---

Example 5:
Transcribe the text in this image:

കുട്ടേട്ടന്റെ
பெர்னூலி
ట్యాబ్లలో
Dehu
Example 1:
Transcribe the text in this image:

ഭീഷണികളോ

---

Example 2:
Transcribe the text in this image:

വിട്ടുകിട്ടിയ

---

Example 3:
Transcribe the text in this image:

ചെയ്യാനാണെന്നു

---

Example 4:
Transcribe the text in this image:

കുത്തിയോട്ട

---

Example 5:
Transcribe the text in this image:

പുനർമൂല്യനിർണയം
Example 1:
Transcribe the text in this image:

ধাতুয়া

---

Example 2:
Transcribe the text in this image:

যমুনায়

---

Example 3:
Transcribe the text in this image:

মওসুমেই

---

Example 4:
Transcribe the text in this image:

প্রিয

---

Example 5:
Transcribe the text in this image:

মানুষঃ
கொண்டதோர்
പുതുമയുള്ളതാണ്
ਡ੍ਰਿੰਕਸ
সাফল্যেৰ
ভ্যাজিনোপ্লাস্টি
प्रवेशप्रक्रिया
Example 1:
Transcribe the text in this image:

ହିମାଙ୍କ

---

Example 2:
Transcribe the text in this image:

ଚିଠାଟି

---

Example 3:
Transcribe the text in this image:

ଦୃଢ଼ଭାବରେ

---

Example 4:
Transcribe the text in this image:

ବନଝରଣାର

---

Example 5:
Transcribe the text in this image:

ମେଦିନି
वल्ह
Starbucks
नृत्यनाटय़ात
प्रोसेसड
····················
Every record above is to be copied out again exactly as written.

---

Example 5:
Transcribe the text in this image:

കുട്ടേട്ടന്റെ
பெர்னூலி
ట్యాబ్లలో
Dehu
Example 1:
Transcribe the text in this image:

ഭീഷണികളോ

---

Example 2:
Transcribe the text in this image:

വിട്ടുകിട്ടിയ

---

Example 3:
Transcribe the text in this image:

ചെയ്യാനാണെന്നു

---

Example 4:
Transcribe the text in this image:

കുത്തിയോട്ട

---

Example 5:
Transcribe the text in this image:

പുനർമൂല്യനിർണയം
Example 1:
Transcribe the text in this image:

ধাতুয়া

---

Example 2:
Transcribe the text in this image:

যমুনায়

---

Example 3:
Transcribe the text in this image:

মওসুমেই

---

Example 4:
Transcribe the text in this image:

প্রিয

---

Example 5:
Transcribe the text in this image:

মানুষঃ
கொண்டதோர்
പുതുമയുള്ളതാണ്
ਡ੍ਰਿੰਕਸ
সাফল্যেৰ
ভ্যাজিনোপ্লাস্টি
प्रवेशप्रक्रिया
Example 1:
Transcribe the text in this image:

ହିମାଙ୍କ

---

Example 2:
Transcribe the text in this image:

ଚିଠାଟି

---

Example 3:
Transcribe the text in this image:

ଦୃଢ଼ଭାବରେ

---

Example 4:
Transcribe the text in this image:

ବନଝରଣାର

---

Example 5:
Transcribe the text in this image:

ମେଦିନି
वल्ह
Starbucks
नृत्यनाटय़ात
प्रोसेसड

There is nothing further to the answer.